Prey est par ailleurs une belle réflexion sur la notion parfois changeante de prédateur et de proie. S’il ne faisait aucun doute que dans les premiers films, les extraterrestres étaient les chasseurs et les humains les proies, les cartes semblent cette fois totalement rebattues. Prenant pour exemple la nature elle-même dans laquelle le serpent, le lion et même l’ours peuvent passer en une fraction de seconde du statut de prédateur à celui de proie, Prey laisse le doute s’installer et le spectateur ne manquera pas de se demander, au final, qui traque qui. Est-ce le Predator qui pourchasse les humains ? Ou bien Naru et les Indiens qui pistent le Predator ? Et qui est donc « the Prey », la proie évoquée dans le titre du film ?
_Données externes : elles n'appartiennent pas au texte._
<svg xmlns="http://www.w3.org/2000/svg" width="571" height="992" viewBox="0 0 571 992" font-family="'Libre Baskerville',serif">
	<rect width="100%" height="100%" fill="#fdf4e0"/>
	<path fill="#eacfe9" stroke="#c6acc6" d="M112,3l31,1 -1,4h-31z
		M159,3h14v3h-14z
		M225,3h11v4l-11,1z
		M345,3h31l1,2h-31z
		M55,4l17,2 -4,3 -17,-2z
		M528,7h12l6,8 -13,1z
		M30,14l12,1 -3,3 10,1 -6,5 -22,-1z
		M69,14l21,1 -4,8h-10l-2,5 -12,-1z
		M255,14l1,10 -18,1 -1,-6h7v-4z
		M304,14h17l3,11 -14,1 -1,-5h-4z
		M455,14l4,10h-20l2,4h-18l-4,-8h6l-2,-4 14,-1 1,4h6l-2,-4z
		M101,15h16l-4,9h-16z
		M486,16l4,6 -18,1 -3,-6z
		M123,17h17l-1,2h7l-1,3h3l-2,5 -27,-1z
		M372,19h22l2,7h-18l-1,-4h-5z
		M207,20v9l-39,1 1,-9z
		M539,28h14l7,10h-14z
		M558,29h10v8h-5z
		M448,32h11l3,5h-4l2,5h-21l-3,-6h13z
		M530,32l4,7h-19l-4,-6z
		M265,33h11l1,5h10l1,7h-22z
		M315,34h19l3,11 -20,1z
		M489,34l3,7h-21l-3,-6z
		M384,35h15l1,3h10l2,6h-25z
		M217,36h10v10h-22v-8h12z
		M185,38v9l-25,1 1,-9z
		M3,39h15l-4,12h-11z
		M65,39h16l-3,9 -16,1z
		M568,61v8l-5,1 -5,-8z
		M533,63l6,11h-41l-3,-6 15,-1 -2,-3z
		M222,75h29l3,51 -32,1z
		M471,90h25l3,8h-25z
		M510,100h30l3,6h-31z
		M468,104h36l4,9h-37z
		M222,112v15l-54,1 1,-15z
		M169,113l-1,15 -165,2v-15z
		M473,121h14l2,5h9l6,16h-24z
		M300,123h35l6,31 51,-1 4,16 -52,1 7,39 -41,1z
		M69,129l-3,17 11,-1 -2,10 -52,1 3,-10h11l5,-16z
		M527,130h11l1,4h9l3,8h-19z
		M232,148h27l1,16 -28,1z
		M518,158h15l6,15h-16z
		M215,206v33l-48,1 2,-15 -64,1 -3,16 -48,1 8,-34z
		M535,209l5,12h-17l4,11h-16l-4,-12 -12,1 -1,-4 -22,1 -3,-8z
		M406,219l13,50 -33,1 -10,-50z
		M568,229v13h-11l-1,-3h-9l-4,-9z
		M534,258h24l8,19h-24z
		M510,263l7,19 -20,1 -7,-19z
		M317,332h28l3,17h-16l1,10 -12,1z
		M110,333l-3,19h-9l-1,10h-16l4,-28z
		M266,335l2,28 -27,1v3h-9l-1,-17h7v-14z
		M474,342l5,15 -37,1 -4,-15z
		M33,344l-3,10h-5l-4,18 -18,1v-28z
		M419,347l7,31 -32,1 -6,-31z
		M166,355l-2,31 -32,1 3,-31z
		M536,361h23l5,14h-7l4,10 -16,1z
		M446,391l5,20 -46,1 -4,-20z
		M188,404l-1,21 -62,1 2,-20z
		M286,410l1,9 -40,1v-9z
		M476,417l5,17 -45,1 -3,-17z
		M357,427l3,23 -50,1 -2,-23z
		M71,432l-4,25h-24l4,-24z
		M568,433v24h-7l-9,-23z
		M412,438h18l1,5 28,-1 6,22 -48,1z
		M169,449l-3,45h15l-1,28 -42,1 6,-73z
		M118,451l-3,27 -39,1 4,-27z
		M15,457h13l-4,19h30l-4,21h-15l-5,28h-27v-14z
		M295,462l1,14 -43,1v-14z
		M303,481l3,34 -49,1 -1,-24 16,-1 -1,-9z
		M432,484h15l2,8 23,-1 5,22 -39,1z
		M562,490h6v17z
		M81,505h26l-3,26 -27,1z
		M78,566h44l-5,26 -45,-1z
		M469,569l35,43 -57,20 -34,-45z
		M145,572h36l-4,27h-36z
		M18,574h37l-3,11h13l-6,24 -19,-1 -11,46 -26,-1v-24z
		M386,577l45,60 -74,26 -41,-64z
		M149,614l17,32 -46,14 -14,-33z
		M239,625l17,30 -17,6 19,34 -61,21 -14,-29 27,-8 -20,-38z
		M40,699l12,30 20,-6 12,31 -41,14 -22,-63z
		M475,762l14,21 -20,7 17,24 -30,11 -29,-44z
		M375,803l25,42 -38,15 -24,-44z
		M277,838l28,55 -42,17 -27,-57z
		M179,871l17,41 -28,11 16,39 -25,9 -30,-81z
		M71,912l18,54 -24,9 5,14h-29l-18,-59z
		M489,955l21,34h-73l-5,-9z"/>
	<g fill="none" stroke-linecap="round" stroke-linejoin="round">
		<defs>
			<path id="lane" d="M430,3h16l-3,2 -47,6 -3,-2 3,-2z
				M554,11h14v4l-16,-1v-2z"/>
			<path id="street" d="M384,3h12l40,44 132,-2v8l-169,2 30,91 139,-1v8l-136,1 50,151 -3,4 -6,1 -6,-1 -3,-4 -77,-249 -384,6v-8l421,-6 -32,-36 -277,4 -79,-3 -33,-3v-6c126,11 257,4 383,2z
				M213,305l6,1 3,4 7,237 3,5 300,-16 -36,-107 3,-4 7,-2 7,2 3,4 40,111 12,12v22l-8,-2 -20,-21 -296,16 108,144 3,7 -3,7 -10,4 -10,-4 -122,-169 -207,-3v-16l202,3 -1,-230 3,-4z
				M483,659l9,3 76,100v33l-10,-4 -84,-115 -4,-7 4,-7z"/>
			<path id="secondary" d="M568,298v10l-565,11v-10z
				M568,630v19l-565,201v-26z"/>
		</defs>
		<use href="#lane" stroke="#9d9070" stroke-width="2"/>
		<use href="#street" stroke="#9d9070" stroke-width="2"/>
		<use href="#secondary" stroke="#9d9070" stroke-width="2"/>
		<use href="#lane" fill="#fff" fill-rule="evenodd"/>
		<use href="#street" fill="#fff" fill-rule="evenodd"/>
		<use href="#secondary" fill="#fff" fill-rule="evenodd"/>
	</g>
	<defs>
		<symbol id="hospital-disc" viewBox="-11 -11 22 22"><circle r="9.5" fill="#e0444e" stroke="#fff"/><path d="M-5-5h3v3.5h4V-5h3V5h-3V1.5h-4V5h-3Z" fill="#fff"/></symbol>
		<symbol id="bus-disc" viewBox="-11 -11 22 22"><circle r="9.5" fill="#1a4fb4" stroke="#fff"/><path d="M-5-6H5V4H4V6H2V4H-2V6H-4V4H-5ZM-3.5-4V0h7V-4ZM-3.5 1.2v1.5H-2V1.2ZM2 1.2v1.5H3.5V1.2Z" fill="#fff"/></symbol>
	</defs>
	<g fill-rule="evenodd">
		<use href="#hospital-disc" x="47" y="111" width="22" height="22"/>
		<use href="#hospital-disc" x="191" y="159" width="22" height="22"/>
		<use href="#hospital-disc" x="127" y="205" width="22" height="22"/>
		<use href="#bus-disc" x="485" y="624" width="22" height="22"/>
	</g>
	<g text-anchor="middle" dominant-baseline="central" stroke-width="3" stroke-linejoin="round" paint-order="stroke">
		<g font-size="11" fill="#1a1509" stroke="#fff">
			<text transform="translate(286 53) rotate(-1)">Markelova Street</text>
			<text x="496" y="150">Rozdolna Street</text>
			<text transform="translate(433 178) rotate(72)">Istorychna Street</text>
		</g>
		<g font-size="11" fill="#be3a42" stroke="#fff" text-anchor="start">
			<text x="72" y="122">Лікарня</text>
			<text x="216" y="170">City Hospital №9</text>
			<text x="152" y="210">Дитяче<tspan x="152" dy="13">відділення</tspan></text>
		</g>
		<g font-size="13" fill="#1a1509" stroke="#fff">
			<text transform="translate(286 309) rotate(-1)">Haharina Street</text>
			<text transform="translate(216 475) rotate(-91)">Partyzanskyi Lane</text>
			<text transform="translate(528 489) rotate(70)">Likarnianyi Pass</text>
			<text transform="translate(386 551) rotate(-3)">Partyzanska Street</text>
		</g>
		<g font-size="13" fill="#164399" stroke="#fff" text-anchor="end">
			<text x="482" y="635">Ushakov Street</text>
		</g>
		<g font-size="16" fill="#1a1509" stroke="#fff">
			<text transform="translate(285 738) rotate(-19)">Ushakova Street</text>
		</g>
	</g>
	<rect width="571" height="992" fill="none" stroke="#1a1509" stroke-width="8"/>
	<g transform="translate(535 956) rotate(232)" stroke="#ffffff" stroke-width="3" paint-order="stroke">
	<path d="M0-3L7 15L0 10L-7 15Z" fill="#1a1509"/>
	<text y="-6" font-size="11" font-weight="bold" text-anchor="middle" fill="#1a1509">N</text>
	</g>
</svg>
Voyant son titre être annoncé le 12 novembre 2021 lors du Disney+Day, Prey se dévoile dans une première bande-annonce diffusée le 16 mai 2022. Proposé en première mondiale le 21 juillet lors du Comic-Con de San Diego, le long-métrage sort ensuite le 5 août sur la plateforme Hulu aux États-Unis et au sein des catalogues Disney+ et Star+ dans le reste du monde. Les deux versions du film, en anglais et en langue comanche, sont alors disponibles. Et c'est un énorme succès à la fois critique et public qui permet à Prey de réaliser le meilleur démarrage d'un film ou d'une série sur Hulu en dépassant Les Kardashian jusqu'ici tenant du titre. Il s'agit en outre du meilleur démarrage d'un film sur Star+ en Amérique Latine et d'un film Star sur Disney+ dans le reste du monde.

Fort d’une héroïne puissante, d’une reconstitution minutieuse, d’un suspense remarquable et d’un enchaînement de situations palpitant, Prey est au final un formidable film de science-fiction. En tout point respectueux des codes de la franchise, il s’inscrit dans le haut du panier et peut même être considéré comme le meilleur opus de la série.